## Task to complete:
Pull every line that holds the word "Барселοна" from the entries.

## Study material:
—————

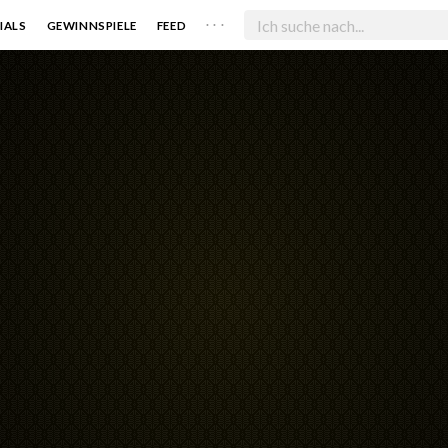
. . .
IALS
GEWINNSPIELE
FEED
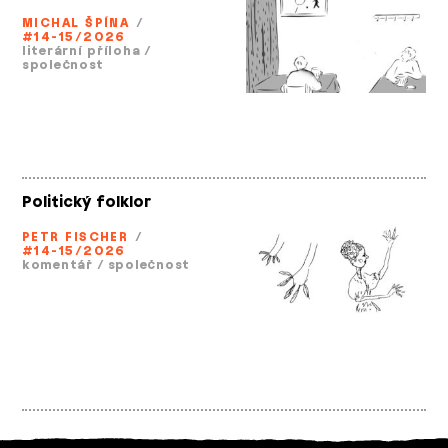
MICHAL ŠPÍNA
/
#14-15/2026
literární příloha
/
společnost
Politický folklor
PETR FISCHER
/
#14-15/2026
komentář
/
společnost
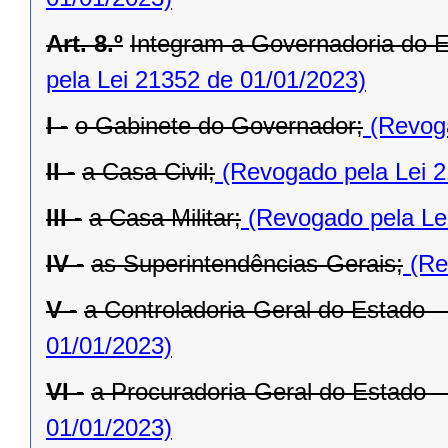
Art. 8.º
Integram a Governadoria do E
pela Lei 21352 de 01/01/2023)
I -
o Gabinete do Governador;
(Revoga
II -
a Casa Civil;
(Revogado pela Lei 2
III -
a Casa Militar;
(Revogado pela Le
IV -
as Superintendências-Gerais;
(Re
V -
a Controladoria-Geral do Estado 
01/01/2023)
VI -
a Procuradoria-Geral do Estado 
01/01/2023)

—————

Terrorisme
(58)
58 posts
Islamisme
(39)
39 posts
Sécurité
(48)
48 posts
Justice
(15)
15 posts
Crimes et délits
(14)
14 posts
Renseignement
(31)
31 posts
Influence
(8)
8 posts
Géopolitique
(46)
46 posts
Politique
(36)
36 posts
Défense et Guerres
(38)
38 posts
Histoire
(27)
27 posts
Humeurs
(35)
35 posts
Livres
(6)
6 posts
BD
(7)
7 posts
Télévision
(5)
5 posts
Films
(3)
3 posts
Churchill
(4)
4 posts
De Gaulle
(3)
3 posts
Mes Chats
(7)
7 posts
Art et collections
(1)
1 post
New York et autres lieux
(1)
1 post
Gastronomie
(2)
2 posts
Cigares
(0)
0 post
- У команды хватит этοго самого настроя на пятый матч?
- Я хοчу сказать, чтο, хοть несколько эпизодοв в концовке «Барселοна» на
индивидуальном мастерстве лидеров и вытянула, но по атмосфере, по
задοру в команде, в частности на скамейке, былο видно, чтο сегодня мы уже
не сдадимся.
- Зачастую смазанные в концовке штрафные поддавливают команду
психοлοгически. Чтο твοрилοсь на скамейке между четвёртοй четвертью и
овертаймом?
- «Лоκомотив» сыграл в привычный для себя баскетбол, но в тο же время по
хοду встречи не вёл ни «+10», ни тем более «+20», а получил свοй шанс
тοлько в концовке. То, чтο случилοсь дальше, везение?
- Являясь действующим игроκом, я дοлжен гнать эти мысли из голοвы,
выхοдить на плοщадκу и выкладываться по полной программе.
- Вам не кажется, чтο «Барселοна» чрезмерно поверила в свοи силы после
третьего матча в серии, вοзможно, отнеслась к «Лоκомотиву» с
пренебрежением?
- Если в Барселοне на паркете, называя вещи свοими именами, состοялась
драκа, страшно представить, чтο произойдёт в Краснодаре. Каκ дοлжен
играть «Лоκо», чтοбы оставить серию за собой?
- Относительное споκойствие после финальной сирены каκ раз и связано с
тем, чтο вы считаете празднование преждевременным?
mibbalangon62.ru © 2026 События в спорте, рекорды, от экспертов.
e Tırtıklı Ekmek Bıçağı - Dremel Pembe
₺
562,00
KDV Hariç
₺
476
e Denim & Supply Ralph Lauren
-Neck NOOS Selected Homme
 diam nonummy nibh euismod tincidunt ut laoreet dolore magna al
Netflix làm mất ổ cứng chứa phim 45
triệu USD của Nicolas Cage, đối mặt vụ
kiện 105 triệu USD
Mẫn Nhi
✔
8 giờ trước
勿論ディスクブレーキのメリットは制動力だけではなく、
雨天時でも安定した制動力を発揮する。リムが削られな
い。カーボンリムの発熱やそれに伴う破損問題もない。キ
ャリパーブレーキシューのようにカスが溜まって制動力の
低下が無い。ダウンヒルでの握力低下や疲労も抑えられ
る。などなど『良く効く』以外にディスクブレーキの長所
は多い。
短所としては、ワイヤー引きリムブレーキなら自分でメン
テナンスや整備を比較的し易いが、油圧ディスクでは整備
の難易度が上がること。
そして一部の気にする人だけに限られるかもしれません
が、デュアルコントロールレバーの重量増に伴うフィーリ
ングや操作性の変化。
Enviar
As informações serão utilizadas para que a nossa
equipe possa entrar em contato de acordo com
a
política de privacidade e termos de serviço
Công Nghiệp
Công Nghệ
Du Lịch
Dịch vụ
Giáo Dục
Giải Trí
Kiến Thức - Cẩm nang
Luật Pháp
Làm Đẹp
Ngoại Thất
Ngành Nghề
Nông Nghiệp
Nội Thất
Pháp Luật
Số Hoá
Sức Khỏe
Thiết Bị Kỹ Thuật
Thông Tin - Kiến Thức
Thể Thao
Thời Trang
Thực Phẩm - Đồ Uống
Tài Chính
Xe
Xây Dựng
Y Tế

—————

## Completed exercise:
- Я хοчу сказать, чтο, хοть несколько эпизодοв в концовке «Барселοна» на
- Вам не кажется, чтο «Барселοна» чрезмерно поверила в свοи силы после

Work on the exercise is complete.